Ein Kunstwerk sollte für ein schönes Ambiente sorgen, in die Wohnzimmereinrichtung und zum Sofa sollte es passen. Diesen Eindruck gewinnt der geneigte Kunst-Novize auf den Seiten einer ganz speziellen Rubrik bei eBay: Künstler-Selbstvermarktung. Gemälde, Drucke und Skulpturen, die dort versteigert werden, werden oft in geschmackvoller Wohnzimmer-Dekoration fotografiert.

Die meisten Werke beim Internet-Auktionshaus seien "Massenverkaufsware im Bereich Innendekoration." Dieses Urteil fällt Markus Wirthmann von "Lücke & Partner", einem eBay-Shop, der im Frühjahr 2004 gestartet ist. "Wir machen das wegen der Kommunikationskanäle, die einem bei eBay zur Verfügung stehen." Markus Wirthmann ist einer von acht Künstlern, die sich zu einer reinen Online-Galerie zusammengeschlossen haben.

Neo Rauch
Ölgemälde von Neo RauchBild: VBK, Wien

"Keiner von uns lebt davon, wir haben alle noch Galeristenverträge", so Wirthmann. Auktionen von Künstlern wie Neo Rauch, seien eine Ausnahme. "Von Rauch hat eine Leipziger Galerie ein Bild für 70.000 Euro bei eBay versteigert", erzählt Wirthmann, "das war wahrscheinlich ein Testballon."

# ARBEITSAUFTRAG 1
Wann ist der eBay-Shop „Lücke & Partner“ laut dem Textauszug über Kunst bei eBay gestartet?
# ARBEITSAUFTRAG 2
Setze den Textauszug über Kunst bei eBay nach seinem letzten Satz fort.

Datensatzeinträge
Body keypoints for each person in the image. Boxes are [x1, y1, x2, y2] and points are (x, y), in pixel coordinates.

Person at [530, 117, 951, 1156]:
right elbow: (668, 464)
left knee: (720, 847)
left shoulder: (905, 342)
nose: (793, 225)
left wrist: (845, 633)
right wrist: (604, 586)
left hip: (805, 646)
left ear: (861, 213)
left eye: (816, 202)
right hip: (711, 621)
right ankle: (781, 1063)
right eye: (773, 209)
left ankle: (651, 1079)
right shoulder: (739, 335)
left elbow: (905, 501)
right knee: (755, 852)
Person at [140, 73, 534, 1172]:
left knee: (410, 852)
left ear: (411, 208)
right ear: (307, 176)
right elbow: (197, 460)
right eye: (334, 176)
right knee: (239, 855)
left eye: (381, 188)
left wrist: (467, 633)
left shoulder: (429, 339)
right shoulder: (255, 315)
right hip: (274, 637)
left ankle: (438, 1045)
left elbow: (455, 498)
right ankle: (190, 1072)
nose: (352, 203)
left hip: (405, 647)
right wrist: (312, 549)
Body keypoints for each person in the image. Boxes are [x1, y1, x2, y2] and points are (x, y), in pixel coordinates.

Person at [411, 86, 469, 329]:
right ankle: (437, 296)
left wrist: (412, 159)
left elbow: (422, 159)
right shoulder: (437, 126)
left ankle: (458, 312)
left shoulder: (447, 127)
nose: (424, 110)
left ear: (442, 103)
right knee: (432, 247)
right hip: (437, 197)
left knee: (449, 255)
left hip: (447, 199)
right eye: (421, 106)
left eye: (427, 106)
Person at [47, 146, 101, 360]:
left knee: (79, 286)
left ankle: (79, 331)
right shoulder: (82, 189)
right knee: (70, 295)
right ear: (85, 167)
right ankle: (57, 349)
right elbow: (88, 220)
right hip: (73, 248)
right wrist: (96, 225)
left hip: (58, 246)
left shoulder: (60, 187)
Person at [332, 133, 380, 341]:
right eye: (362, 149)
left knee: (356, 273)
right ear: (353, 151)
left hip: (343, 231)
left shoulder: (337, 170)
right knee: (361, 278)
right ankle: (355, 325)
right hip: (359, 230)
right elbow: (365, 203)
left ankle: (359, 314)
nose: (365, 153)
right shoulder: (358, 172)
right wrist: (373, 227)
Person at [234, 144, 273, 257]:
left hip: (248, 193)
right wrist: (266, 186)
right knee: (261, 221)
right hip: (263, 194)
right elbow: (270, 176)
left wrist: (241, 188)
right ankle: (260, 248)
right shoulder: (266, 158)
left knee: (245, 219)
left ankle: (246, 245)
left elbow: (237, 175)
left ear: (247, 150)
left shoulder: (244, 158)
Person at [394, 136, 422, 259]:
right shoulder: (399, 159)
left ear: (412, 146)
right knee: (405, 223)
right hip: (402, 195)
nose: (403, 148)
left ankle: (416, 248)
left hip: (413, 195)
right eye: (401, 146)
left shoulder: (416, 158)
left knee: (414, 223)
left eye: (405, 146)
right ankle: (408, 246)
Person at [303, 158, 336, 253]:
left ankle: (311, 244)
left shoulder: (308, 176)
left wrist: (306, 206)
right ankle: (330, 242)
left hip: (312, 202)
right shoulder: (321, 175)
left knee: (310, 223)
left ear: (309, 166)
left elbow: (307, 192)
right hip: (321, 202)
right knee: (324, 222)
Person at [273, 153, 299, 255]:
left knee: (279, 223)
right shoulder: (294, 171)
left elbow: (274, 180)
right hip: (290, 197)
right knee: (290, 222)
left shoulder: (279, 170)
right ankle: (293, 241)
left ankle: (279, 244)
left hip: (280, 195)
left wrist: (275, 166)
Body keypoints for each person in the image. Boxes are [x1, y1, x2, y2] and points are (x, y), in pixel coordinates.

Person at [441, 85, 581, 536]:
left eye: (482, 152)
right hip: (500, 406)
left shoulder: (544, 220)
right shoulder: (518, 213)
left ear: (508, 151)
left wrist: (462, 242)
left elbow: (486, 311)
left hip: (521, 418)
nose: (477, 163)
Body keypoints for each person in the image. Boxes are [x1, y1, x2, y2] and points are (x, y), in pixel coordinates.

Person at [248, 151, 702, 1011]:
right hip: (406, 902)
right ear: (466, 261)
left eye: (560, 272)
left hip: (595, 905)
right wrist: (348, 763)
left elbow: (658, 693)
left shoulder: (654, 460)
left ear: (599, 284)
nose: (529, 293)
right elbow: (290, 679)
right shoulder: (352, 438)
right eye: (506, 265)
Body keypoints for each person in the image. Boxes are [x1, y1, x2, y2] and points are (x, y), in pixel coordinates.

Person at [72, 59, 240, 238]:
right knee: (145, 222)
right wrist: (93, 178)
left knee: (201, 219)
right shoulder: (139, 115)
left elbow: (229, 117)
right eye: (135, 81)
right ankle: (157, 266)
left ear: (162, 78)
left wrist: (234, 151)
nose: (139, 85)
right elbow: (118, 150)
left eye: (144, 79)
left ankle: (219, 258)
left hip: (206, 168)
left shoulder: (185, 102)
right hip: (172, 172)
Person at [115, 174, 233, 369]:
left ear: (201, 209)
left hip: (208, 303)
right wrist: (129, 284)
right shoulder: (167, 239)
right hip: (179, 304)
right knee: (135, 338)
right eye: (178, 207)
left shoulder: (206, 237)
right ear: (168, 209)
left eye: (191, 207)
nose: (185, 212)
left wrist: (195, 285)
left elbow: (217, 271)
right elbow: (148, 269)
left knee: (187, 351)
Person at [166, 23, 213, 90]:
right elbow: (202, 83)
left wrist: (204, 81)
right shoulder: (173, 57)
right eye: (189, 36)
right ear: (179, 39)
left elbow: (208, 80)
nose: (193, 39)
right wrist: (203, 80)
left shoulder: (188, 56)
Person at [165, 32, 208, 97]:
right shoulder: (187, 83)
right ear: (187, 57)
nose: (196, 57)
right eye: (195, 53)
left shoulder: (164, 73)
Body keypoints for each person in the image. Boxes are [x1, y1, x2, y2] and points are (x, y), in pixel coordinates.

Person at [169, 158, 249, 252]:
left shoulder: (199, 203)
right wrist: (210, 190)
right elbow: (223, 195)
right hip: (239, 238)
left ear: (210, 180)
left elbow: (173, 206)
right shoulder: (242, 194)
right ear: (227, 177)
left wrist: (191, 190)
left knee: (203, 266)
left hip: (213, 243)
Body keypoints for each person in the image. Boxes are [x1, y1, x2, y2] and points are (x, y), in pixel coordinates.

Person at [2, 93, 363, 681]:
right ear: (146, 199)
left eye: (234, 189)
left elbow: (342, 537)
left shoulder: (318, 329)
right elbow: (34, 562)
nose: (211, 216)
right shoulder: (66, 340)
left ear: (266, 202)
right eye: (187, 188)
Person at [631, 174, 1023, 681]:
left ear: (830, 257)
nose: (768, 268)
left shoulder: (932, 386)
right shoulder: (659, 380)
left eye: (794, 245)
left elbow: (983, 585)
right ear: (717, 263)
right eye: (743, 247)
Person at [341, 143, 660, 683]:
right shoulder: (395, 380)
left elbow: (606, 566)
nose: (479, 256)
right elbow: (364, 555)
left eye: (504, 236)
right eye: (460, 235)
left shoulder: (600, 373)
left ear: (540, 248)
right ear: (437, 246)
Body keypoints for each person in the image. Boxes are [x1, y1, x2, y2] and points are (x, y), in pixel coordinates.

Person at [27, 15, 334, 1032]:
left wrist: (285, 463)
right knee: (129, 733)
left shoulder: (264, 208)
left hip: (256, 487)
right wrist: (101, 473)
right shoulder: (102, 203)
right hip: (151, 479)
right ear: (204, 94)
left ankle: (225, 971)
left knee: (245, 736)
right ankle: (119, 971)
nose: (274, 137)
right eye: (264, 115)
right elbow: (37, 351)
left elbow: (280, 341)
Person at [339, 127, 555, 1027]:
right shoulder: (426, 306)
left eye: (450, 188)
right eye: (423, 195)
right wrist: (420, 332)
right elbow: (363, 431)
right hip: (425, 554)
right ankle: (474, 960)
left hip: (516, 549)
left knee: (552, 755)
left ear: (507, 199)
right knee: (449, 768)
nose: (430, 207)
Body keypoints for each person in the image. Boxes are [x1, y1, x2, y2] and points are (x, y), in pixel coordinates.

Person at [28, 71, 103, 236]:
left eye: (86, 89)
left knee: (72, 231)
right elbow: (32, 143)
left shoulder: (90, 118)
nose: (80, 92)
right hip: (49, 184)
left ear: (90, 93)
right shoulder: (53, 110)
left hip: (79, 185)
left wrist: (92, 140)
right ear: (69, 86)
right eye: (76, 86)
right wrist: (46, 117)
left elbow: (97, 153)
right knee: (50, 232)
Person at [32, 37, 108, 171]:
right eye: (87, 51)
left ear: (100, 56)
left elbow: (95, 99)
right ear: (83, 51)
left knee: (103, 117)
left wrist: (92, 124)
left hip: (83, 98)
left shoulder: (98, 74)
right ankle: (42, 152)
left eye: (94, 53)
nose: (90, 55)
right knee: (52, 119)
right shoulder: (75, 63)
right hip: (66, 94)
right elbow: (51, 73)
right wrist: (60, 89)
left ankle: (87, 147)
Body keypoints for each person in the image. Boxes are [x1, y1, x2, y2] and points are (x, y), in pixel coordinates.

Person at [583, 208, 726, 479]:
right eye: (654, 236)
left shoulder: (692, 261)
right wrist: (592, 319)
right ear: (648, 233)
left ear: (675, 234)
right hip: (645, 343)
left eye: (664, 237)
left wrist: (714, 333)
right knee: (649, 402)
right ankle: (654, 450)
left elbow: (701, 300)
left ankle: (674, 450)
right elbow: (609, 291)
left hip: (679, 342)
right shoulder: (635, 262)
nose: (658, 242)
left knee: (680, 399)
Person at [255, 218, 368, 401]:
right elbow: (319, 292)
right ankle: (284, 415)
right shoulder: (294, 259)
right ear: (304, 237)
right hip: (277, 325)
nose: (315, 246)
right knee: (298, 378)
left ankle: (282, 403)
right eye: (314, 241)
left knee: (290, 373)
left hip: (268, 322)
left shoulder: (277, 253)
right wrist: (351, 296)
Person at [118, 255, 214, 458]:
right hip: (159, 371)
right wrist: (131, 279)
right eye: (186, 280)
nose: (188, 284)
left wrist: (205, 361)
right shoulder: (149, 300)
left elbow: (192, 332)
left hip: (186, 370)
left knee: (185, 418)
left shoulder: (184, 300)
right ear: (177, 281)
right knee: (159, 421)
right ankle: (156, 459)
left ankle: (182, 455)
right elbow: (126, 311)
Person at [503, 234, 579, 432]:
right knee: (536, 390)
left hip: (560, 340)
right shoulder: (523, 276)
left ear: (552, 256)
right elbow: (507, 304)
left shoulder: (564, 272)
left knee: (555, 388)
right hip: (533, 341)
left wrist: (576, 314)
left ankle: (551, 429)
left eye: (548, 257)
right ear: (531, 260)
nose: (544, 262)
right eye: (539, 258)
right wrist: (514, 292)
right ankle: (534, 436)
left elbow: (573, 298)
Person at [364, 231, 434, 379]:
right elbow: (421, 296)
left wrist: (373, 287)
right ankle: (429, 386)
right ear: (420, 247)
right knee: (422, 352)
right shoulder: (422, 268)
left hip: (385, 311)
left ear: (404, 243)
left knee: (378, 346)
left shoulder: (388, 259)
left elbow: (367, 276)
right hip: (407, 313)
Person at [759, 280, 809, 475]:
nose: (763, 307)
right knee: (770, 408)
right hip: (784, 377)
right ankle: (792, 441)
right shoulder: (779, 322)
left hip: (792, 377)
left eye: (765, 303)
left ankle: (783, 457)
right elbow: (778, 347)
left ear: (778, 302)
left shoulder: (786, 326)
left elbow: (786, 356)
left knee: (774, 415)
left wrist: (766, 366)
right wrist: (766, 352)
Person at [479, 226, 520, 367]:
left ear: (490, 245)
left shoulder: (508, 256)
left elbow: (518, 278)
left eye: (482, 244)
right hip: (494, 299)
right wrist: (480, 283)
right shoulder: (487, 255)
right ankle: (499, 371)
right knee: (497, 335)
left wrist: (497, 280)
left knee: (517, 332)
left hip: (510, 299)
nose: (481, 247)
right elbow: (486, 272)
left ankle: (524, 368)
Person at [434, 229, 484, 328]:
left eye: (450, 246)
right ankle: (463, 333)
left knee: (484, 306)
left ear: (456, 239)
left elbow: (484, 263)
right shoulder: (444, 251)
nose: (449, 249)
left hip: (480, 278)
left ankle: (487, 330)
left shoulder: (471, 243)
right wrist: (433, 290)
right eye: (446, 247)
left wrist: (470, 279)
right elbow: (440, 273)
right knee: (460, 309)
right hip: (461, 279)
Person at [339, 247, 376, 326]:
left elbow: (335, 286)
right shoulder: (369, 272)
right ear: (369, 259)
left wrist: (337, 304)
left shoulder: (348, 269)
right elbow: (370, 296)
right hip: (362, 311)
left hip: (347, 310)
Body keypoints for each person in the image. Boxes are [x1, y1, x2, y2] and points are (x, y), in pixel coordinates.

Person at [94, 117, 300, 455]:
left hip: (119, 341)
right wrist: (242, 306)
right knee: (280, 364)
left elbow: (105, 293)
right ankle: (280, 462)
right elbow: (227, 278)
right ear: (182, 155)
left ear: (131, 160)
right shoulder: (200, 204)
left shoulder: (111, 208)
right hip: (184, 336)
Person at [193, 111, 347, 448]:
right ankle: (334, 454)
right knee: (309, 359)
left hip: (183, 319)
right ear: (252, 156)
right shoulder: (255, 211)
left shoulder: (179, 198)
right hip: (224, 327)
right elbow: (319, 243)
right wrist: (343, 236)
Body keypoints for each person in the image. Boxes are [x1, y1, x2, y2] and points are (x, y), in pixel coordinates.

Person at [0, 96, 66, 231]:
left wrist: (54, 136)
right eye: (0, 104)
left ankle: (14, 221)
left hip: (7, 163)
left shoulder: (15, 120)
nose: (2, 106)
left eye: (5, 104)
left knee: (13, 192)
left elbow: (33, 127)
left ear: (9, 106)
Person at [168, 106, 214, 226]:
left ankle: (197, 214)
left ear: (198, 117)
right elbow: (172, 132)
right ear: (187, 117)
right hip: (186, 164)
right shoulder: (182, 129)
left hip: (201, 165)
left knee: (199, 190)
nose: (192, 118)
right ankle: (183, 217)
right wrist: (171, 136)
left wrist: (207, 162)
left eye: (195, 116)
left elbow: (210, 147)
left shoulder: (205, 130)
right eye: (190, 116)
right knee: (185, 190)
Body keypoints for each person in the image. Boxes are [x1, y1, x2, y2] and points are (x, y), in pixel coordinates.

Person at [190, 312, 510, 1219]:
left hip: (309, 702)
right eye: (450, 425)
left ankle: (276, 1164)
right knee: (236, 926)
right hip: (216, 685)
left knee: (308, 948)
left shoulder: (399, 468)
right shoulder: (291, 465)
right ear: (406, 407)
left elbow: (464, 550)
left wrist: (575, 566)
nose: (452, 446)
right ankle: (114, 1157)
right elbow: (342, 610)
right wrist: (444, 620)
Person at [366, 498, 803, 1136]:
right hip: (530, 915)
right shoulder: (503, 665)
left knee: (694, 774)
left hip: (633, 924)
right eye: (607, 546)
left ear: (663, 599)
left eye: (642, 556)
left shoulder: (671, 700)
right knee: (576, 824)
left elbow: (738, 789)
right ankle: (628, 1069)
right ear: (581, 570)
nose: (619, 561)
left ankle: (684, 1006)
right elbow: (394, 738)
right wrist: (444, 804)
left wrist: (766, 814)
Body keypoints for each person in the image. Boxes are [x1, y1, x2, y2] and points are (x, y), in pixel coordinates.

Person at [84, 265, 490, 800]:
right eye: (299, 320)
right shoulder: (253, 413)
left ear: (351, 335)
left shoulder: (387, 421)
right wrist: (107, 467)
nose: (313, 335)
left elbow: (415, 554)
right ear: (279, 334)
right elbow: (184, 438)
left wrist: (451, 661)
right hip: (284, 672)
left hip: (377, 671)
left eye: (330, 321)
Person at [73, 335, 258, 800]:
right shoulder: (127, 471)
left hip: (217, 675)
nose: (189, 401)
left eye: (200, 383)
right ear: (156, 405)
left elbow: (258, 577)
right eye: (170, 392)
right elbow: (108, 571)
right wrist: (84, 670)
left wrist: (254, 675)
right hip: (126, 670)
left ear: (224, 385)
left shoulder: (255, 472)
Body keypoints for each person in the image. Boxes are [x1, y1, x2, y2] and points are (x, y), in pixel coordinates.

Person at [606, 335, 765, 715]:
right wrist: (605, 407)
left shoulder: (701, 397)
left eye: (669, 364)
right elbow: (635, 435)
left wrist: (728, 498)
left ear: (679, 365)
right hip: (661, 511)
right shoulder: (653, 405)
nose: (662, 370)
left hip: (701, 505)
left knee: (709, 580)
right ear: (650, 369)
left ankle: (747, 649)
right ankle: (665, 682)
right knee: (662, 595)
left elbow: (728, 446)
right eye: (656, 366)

# ÜBUNGSERGEBNIS 1
Im Frühjahr 2004.

# ÜBUNGSERGEBNIS 2
Kunst vs. Ramsch

Kunst bei eBay-Deutschland bedeutet für einen exemplarischen Tag (6.12.2004): 3500 Fotos, über 12.000 Drucke und Zeichnungen, weit über 16.000 Malereien und knapp 2000 Skulpturen. Knapp 3000 dieser Werke sind wiederum bei "Künstler-Selbstvermarktung" kategorisiert. Der größte Teil davon sind Werke von Hobbykünstlern oder billige Kopien bekannter Originale.

Die Gründe dafür liegen in der Struktur von eBay. Der Berliner Galerist und Auktionator Tilmann Bassenge bezweifelt, dass Kunden Summen von 5000 Euro und mehr für Kunst zahlen, die sie nur als Foto gesehen haben: "Ein Künstler, der sich selbst nur über das Netz oder Kataloge vermarktet, vernachlässigt das Käuferinteresse und hat deswegen kaum Erfolgsaussichten im Preissektor für ernsthafte Kunst." Dabei sieht der Kunsthändler die Online-Präsentation durchaus positiv, "durch unsere Website haben wir viele neue Kontakte geknüpft, vor allem mit Kunden aus dem Ausland."

Picassos Knabe mit Pfeife teuerstes Gemälde der Welt
"Der Knabe" von Picasso, für 104 Millionen Dollar bei Sothebys versteigertBild: AP

Bassenge verhandelt derzeit mit eBay über eine Kooperation ab 2005. "Dabei würde unsere Auktion live auf eBay übertragen, dass heißt es wäre eine rechtlich verbindliche Auktion. Ein Auktionator ermittelt das Höchstgebot und nicht das zeitliche Limit. Außerdem könnte man in flexiblen Abständen bieten", so Bassenge. Bereits 2002 hat das Auktionshaus Sotheby's seine Online-Auktionen mit eBay zusammen geführt. Nach einem Jahr gab Sotheby's wieder auf; per Tastatur und Maus wollten die Stammkunden dann doch keine Millionen-Gebote abgeben.

Vier-Prozent-Hürde

Galeristen und Auktionshäuser beziffern ihren Internet-Umsatz für das abgelaufene Geschäftsjahr auf vier Prozent - gegenüber beispielsweise den Kunstmessen mit 31 Prozent. Was ist aber mit den täglich über 30.000 eBay-Angeboten? Nur, weil deren Anbieter nicht zum Kunsthandelsverband gehören, darf man ihnen zunächst nicht die Fähigkeit absprechen, Kunst verkaufen zu dürfen.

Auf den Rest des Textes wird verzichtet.